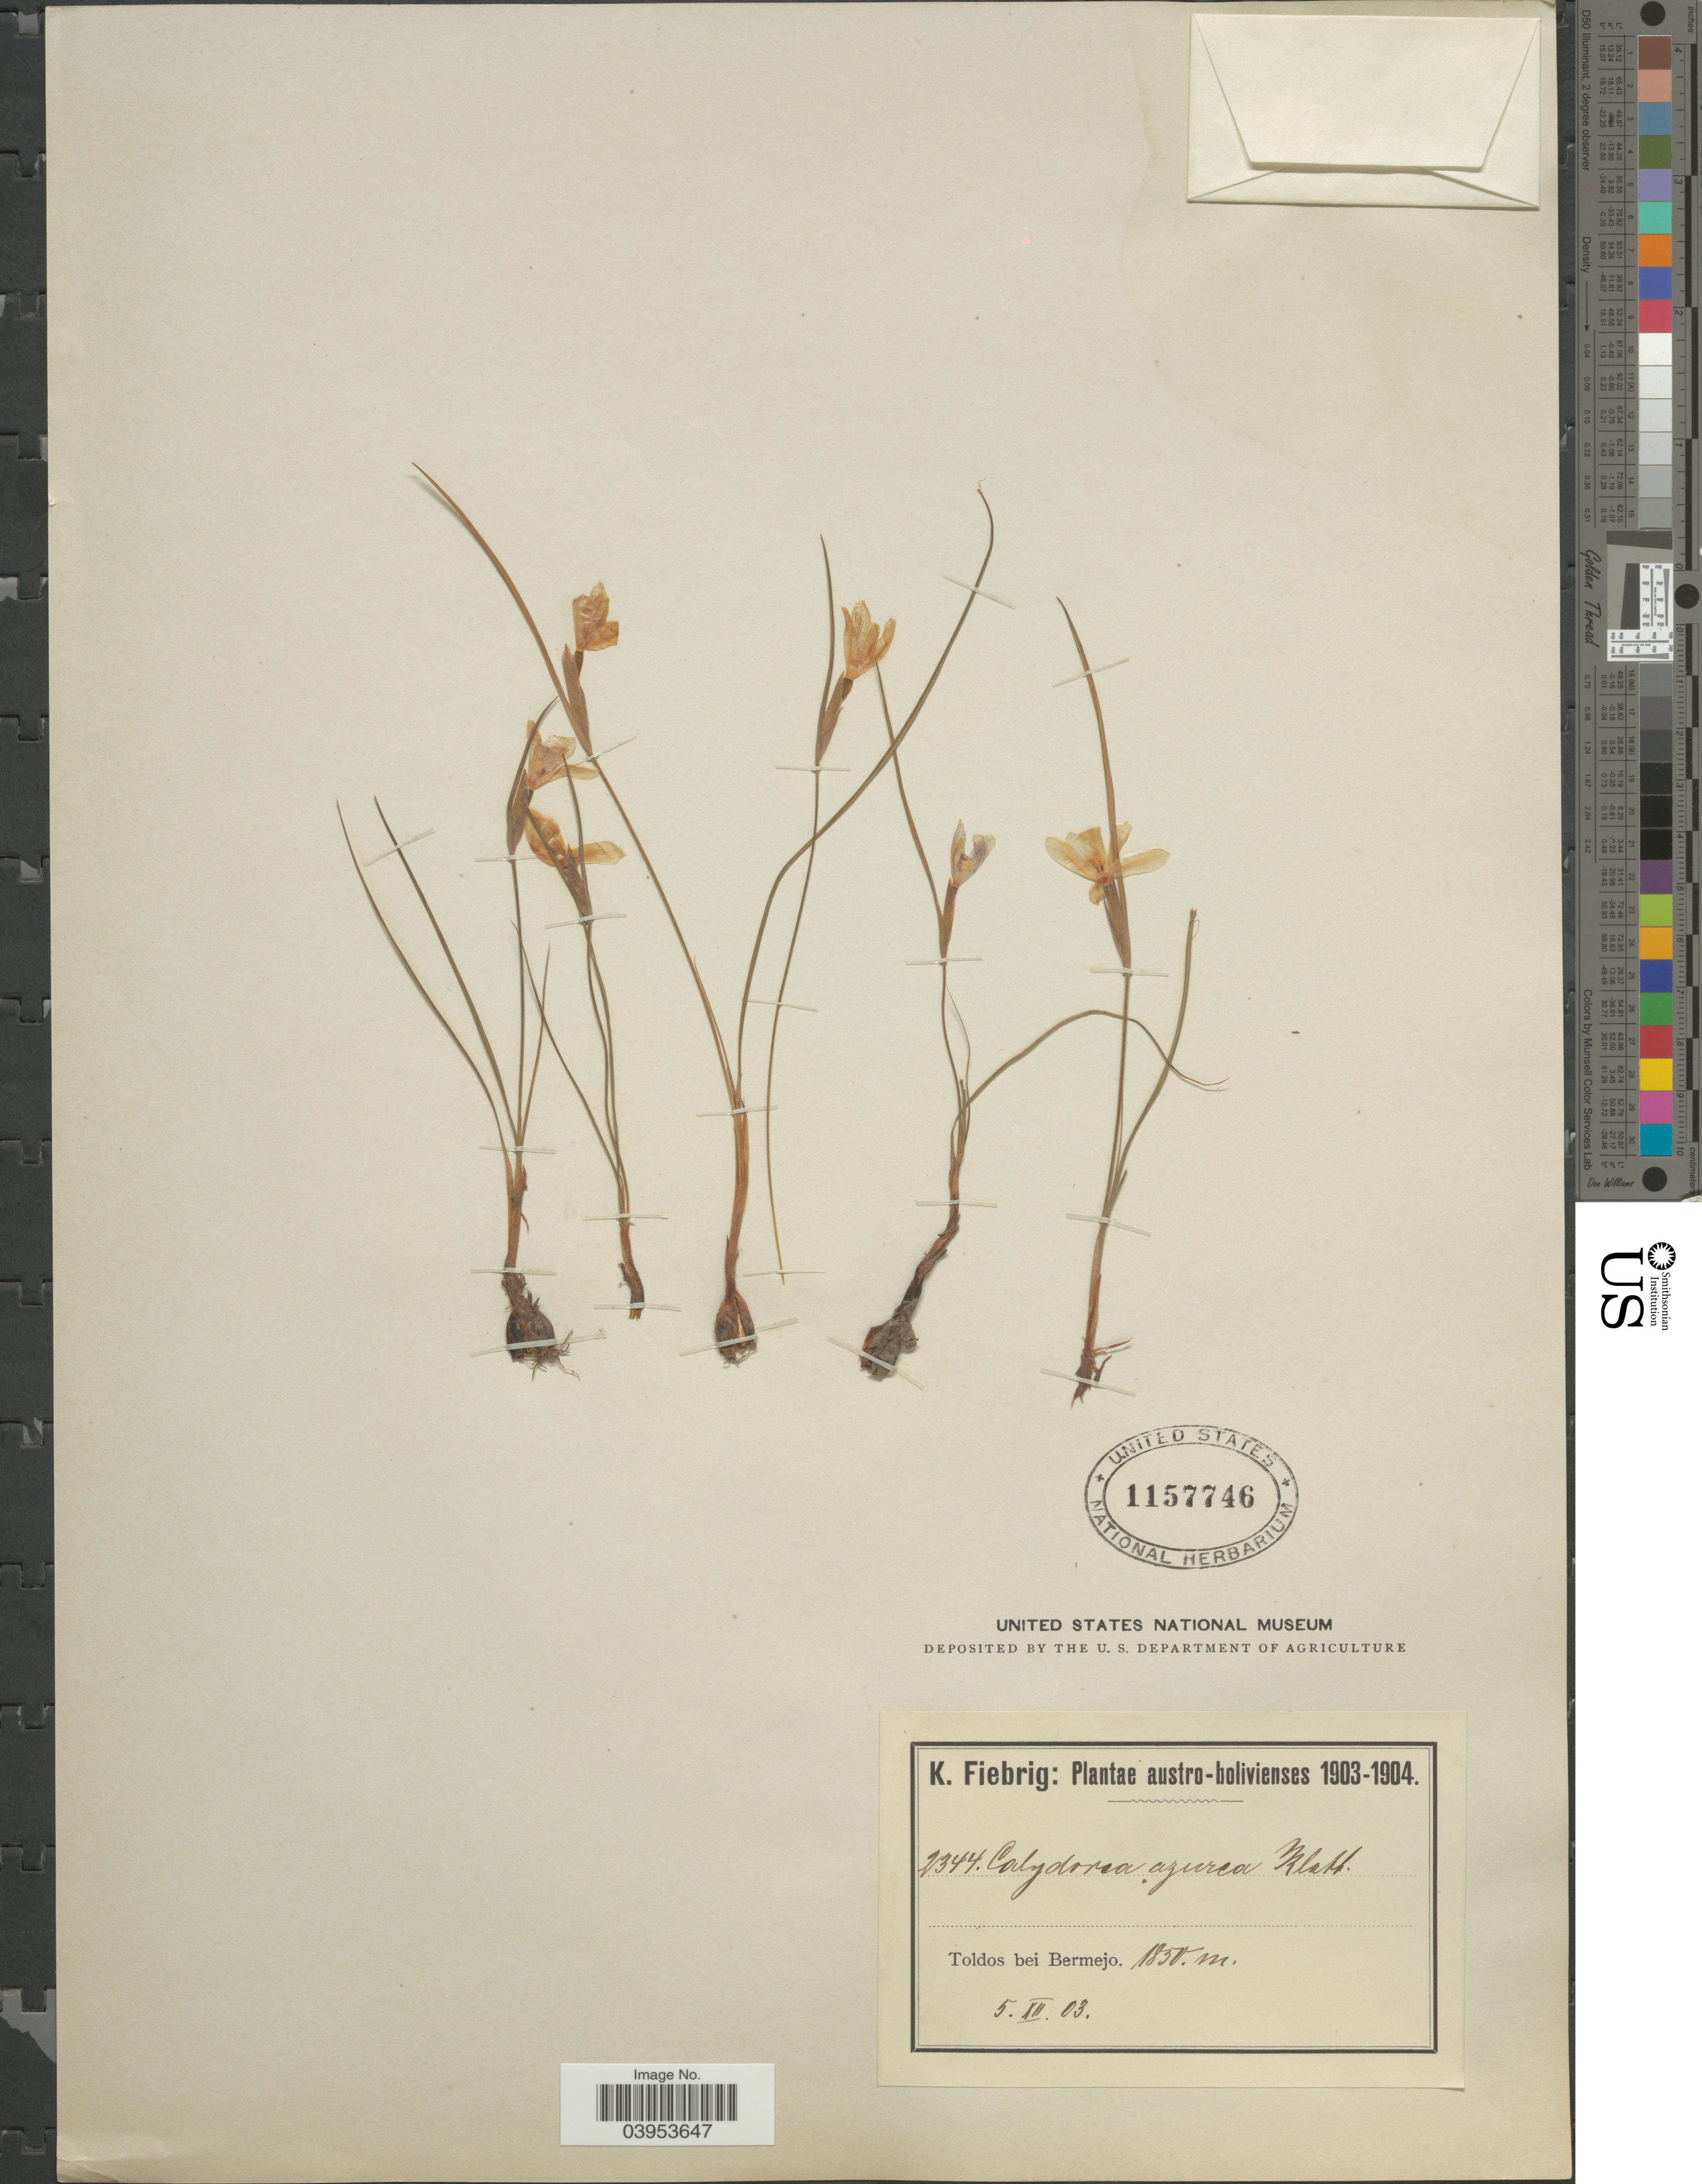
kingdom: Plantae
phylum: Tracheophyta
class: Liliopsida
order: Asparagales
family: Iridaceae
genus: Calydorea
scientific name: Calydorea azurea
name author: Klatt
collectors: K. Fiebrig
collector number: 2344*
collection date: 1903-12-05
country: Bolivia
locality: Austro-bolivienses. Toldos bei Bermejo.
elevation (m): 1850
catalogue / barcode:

──────

> [GIVEN TASK]: Write out the data above line for line, with the same wording and punctuation, and leave out the picture.

> [ANSWER TO THE TASK]:
kingdom: Plantae
phylum: Tracheophyta
class: Liliopsida
order: Asparagales
family: Iridaceae
genus: Calydorea
scientific name: Calydorea azurea
name author: Klatt
collectors: K. Fiebrig
collector number: 2344*
collection date: 1903-12-05
country: Bolivia
locality: Austro-bolivienses. Toldos bei Bermejo.
elevation (m): 1850
catalogue / barcode:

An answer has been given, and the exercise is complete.